SARS is of the view that where employees who received travel allowances were able to claim a reimbursement for business mileage and they did not do so it may be concluded that an employee did not travel on business. In these circumstances it is then reasoned that the employee’s travel allowance does not fall within the ambit of section 8(1) of the Income Tax Act, 1962 (“Act”) and that consequently the full amount of the travel allowance should have been subject to PAYE.
Currently, 80% of a travel allowance is subject to PAYE. However in earlier tax years which may still be under review by SARS this percentage was as low as 50% or 60%. Should it be found that the allowance did not qualify as a travel allowance as envisaged in the Act the potential exposure to the underpayment of PAYE could be significant.
It is often the case that employees who travel for business purposes choose not to submit a claim for a fuel reimbursement in addition to their fixed monthly travel allowance because it is not worth their time and effort to do so. Also the requirement to keep a log book was only introduced in the 2010 tax year. Prior to this most employees used the gazetted tables to calculate their allowable travel allowance deductions in their annual tax returns. It was therefore not necessary to keep a record of actual business travel.
It cannot be said that employees who received travel allowances but who choose not to submit reimbursive fuel claims did not in fact travel for business purposes.

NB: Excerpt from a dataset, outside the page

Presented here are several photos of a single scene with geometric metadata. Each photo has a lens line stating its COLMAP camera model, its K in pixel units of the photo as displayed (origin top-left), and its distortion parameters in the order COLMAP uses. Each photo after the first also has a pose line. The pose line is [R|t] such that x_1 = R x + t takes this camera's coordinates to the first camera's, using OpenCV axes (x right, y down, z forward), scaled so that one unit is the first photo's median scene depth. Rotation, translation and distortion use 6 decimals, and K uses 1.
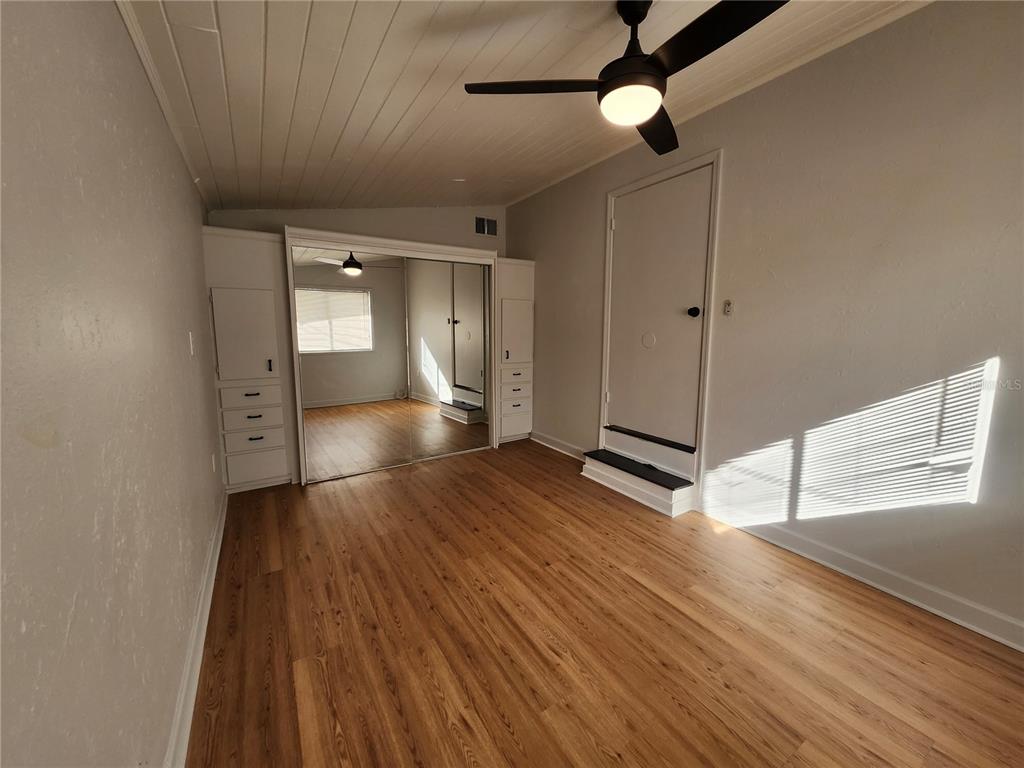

Whether or not a reimbursive fuel claim was submitted by an employee should not be regarded as a criterion to be applied with hindsight as to whether the employee qualified for a travel allowance. Provided that the employer duly applied its mind whether to grant a particular employee a travel allowance based on the business travel requirements of their job and not as an automatic benefit by virtue of position within the organisation, a travel allowance granted on this basis should be regarded as an allowance in respect of transport expenses as envisaged in section 8(1)(b) of the Act.